**What you have to do**
Repeat all of the data below word for word, keeping no images.

* * *

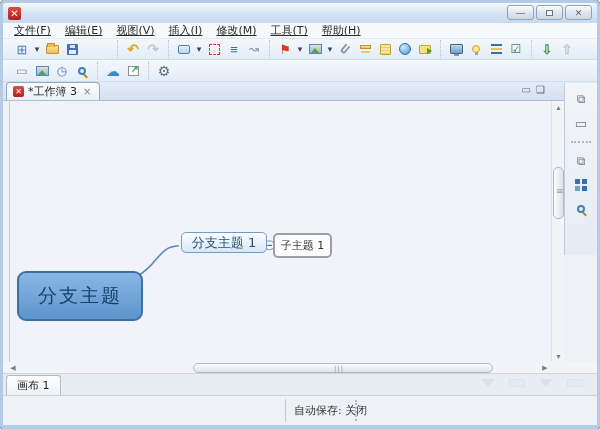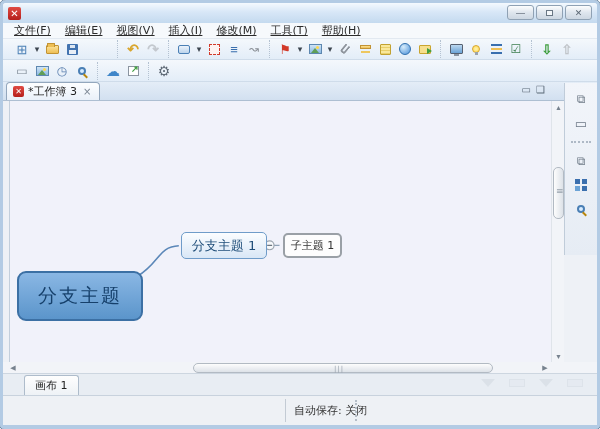--- a/index.html
+++ b/index.html
@@ -79,24 +79,24 @@
   .pane-btns { position:absolute; right:52px; top:3px; display:flex; gap:5px; }
   .pane-btn { font-size:10px; color:#5d6b7a; background:transparent; border:none; line-height:10px; }
   
   .main { flex:0 0 261px; position:relative; background:#eef1f6; }
   .canvas { position:absolute; left:6px; top:0; right:46px; bottom:0;
     background:#f1f2fa; border-left:1px solid #c3cfdc; overflow:hidden; }
   .topic { position:absolute; display:flex; align-items:center; justify-content:center; }
   .topic-central { left:7px; top:170px; width:126px; height:50px;
     background:linear-gradient(#8ab7e4,#5b95cb); border:2px solid #3c70a4; border-radius:9px;
     font-size:19px; color:#16406b; letter-spacing:2px; }
-  .topic-branch { left:171px; top:131px; width:86px; height:27px;
+  .topic-branch { left:171px; top:131px; width:86px; height:21px;
     background:linear-gradient(#fbfdff,#d9e7f6); border:1.5px solid #6f9cc9; border-radius:5px;
     font-size:13px; color:#1f4e79; }
-  .topic-sub { left:273px; top:132px; width:59px; height:25px;
+  .topic-sub { left:263px; top:132px; width:59px; height:25px;
     background:#fdfdfd; border:2px solid #9aa0a6; border-radius:5px;
     font-size:11px; color:#333; }
   .mm-svg { position:absolute; left:0; top:0; width:100%; height:100%; pointer-events:none; }
   
   .vscroll { position:absolute; right:33px; top:0; bottom:0; width:13px;
     background:#f2f4f8; border-left:1px solid #dfe4ea; }
   .vs-arrow { position:absolute; left:0; width:13px; height:12px; font-size:7px; color:#77828e;
     display:flex; align-items:center; justify-content:center; background:transparent; border:none; }
   .vs-up { top:0; } .vs-down { bottom:0; }
   .vs-thumb { position:absolute; left:1px; top:66px; width:11px; height:52px;
@@ -112,21 +112,21 @@
   
   .hscroll { flex:0 0 12px; position:relative; background:#f2f4f8; border-bottom:1px solid #cdd6e0; }
   .hs-arrow { position:absolute; top:0; width:12px; height:11px; font-size:7px; color:#77828e;
     display:flex; align-items:center; justify-content:center; background:transparent; border:none; }
   .hs-left { left:4px; } .hs-right { right:46px; }
   .hs-thumb { position:absolute; left:190px; top:1px; width:300px; height:10px;
     background:linear-gradient(#fdfdfd,#dde2e8); border:1px solid #b2bac3; border-radius:5px; }
   .hs-thumb::after { content:"|||"; position:absolute; left:140px; top:1px; font-size:7px; color:#97a1ac; letter-spacing:1px; }
   
   .sheetbar { flex:0 0 22px; background:#e8edf3; border-bottom:1px solid #c8d2dd;
-    display:flex; align-items:flex-end; padding-left:21px; position:relative; }
+    display:flex; align-items:flex-end; padding-left:3px; position:relative; }
   .sheet-tab { height:20px; padding:0 10px; background:linear-gradient(#fefefe,#eef2f6);
     border:1px solid #aebccb; border-bottom:none; border-radius:3px 3px 0 0;
     font-size:11px; color:#222; display:flex; align-items:center; }
   .ghosts { position:absolute; right:14px; top:5px; display:flex; gap:14px; opacity:.5; }
   .ghost { width:0; height:0; border-left:7px solid transparent; border-right:7px solid transparent; border-top:8px solid #cfd6de; }
   .ghost.sq { width:16px; height:8px; border:1px solid #d3dae2; background:#e3e9f0; }
   
   .statusbar { flex:1; background:#eef1f5; display:flex; align-items:center; font-size:11px; color:#333; position:relative; }
   .status-left { padding-left:8px; }
   .status-div { position:absolute; left:282px; top:3px; bottom:3px; width:1px; background:#c3cbd4; }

* * *

**Response for this exercise**
--- a/index.html
+++ b/index.html
@@ -79,24 +79,24 @@
   .pane-btns { position:absolute; right:52px; top:3px; display:flex; gap:5px; }
   .pane-btn { font-size:10px; color:#5d6b7a; background:transparent; border:none; line-height:10px; }
   
   .main { flex:0 0 261px; position:relative; background:#eef1f6; }
   .canvas { position:absolute; left:6px; top:0; right:46px; bottom:0;
     background:#f1f2fa; border-left:1px solid #c3cfdc; overflow:hidden; }
   .topic { position:absolute; display:flex; align-items:center; justify-content:center; }
   .topic-central { left:7px; top:170px; width:126px; height:50px;
     background:linear-gradient(#8ab7e4,#5b95cb); border:2px solid #3c70a4; border-radius:9px;
     font-size:19px; color:#16406b; letter-spacing:2px; }
-  .topic-branch { left:171px; top:131px; width:86px; height:27px;
+  .topic-branch { left:171px; top:131px; width:86px; height:21px;
     background:linear-gradient(#fbfdff,#d9e7f6); border:1.5px solid #6f9cc9; border-radius:5px;
     font-size:13px; color:#1f4e79; }
-  .topic-sub { left:273px; top:132px; width:59px; height:25px;
+  .topic-sub { left:263px; top:132px; width:59px; height:25px;
     background:#fdfdfd; border:2px solid #9aa0a6; border-radius:5px;
     font-size:11px; color:#333; }
   .mm-svg { position:absolute; left:0; top:0; width:100%; height:100%; pointer-events:none; }
   
   .vscroll { position:absolute; right:33px; top:0; bottom:0; width:13px;
     background:#f2f4f8; border-left:1px solid #dfe4ea; }
   .vs-arrow { position:absolute; left:0; width:13px; height:12px; font-size:7px; color:#77828e;
     display:flex; align-items:center; justify-content:center; background:transparent; border:none; }
   .vs-up { top:0; } .vs-down { bottom:0; }
   .vs-thumb { position:absolute; left:1px; top:66px; width:11px; height:52px;
@@ -112,21 +112,21 @@
   
   .hscroll { flex:0 0 12px; position:relative; background:#f2f4f8; border-bottom:1px solid #cdd6e0; }
   .hs-arrow { position:absolute; top:0; width:12px; height:11px; font-size:7px; color:#77828e;
     display:flex; align-items:center; justify-content:center; background:transparent; border:none; }
   .hs-left { left:4px; } .hs-right { right:46px; }
   .hs-thumb { position:absolute; left:190px; top:1px; width:300px; height:10px;
     background:linear-gradient(#fdfdfd,#dde2e8); border:1px solid #b2bac3; border-radius:5px; }
   .hs-thumb::after { content:"|||"; position:absolute; left:140px; top:1px; font-size:7px; color:#97a1ac; letter-spacing:1px; }
   
   .sheetbar { flex:0 0 22px; background:#e8edf3; border-bottom:1px solid #c8d2dd;
-    display:flex; align-items:flex-end; padding-left:21px; position:relative; }
+    display:flex; align-items:flex-end; padding-left:3px; position:relative; }
   .sheet-tab { height:20px; padding:0 10px; background:linear-gradient(#fefefe,#eef2f6);
     border:1px solid #aebccb; border-bottom:none; border-radius:3px 3px 0 0;
     font-size:11px; color:#222; display:flex; align-items:center; }
   .ghosts { position:absolute; right:14px; top:5px; display:flex; gap:14px; opacity:.5; }
   .ghost { width:0; height:0; border-left:7px solid transparent; border-right:7px solid transparent; border-top:8px solid #cfd6de; }
   .ghost.sq { width:16px; height:8px; border:1px solid #d3dae2; background:#e3e9f0; }
   
   .statusbar { flex:1; background:#eef1f5; display:flex; align-items:center; font-size:11px; color:#333; position:relative; }
   .status-left { padding-left:8px; }
   .status-div { position:absolute; left:282px; top:3px; bottom:3px; width:1px; background:#c3cbd4; }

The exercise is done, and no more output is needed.